Your response to the Supreme Court verdict on same-ex marriage?
When Section 377 was decriminalised, the Supreme Court directed Parliament and government bodies to sensitise (the public) about the (legal and civil rights of the LGBTQ) community, but that was not done.
Even five years after the judgment, we are struggling to make people understand as to what the community is, because when you talk about LGBTQ plus community, they refer to transgender people only. That sensitisation was never done.
Now that Supreme Court has directed it (same sex marriage) to Parliament, I am sure this is not going to happen anytime soon. But what we are interested in is the committee that the (Chief) Justice (Dr Dhananjay Yeshwant) Chandrachud was mentioning about.
We want our representation to be there, the LGBTQ community members to be a part of that committee, so that if we are in the system, at least we can make sure that we can talk about the various identities that we have, our gender identities, sexual orientations and everything.
That way, I think we can move ahead in educating and uniting society.
Do you see any positives and negatives for the LGBTQ community from the Supreme Court order?
The positive is that the transgender community will now have the right to marry any heterosexual person or a trans-woman or trans-man.
The negative is that they have not given us civil rights when it comes to adoption, when it comes to the other kind of civil rights that we were looking for. I think this is a long fight.
Going forward we have to ensure we get equal civil rights as any ordinary Indian citizen.
They (the Supreme Court judges ) quoted that marriage is not the end. That is what we are looking at — how we can go ahead as a community and make sure that equal civil rights are given to us.
Were you and your partner hoping to see the Supreme Court legalise same-sex marriages?

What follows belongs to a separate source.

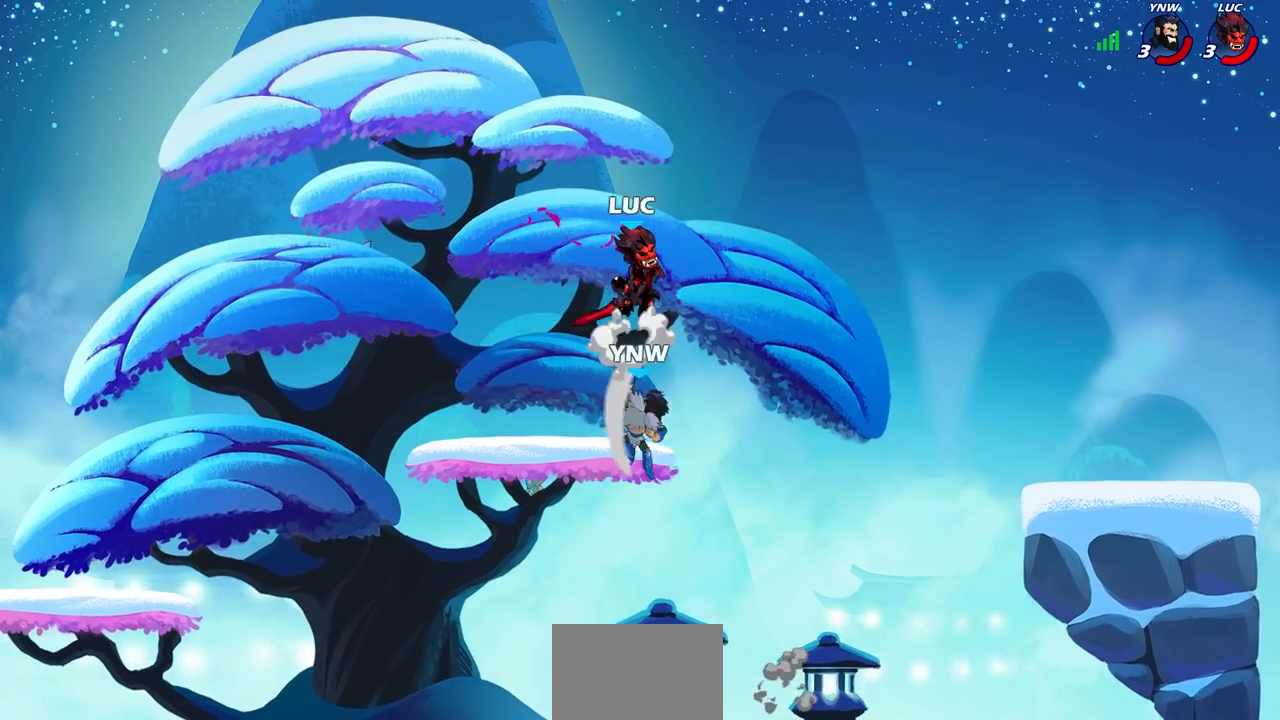
{"buttons": [], "left_stick": "left", "right_stick": "center", "events": [[83, "CROSS", "up"], [183, "left_stick", "up-left"], [217, "R2", "up"], [250, "left_stick", "down-left"], [317, "SQUARE", "down"], [317, "left_stick", "left"], [400, "SQUARE", "up"]]}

We did not have much expectation, but they have gone way forward when Chandrachud read out that anti (LGBTQ)-discrimination laws should be in place.
I would like to mention that when the violence (against those belonging to the LGBTQ community) comes from within the family and the difficulties many of us faced when we were forced to go back to our families was scary; that is something that they are going to stop and going to work about. That is something which is very positive.
Were you planning to get married to your partner if the judgment had been in favour of the LGBTQ community?
Not me personally, but a lot of people I know were ready to get married thinking that it is going to be a positive one.
But since it is not in our favour, we will make sure that we will work towards this and we will make sure that these kind of rights are given to us. We will work towards equal civil rights and marriage equality as well.
How would this judgment change your life?
Not much would change, to be very honest.
As part of the LGBTQ community we can take this as a positive change because of the directions given by the Chief Justice. We will work closely with the (LGBTQ) community and also the (civil) society because we cannot leave this to Parliament. We are sure they (MPs) are not going to sensitise anybody.
We as a community and NGOs that we have in the community, we will come forward, work together, come up with a plan.
We’ll do sensitisation workshops and make sure that our voices reached out to all these Parliamentarians and politicians.
Would you have any plans for positive advocacy in every constituency?
Absolutely. We are already doing workshops and programmes to sensitise civil society about LGBTQ rights in Karnataka, but we have to look at various other states as well.
We have to get in touch with them (the LGBTQ community from other states) and understand what their plan of action is and only then we can come to a conclusion.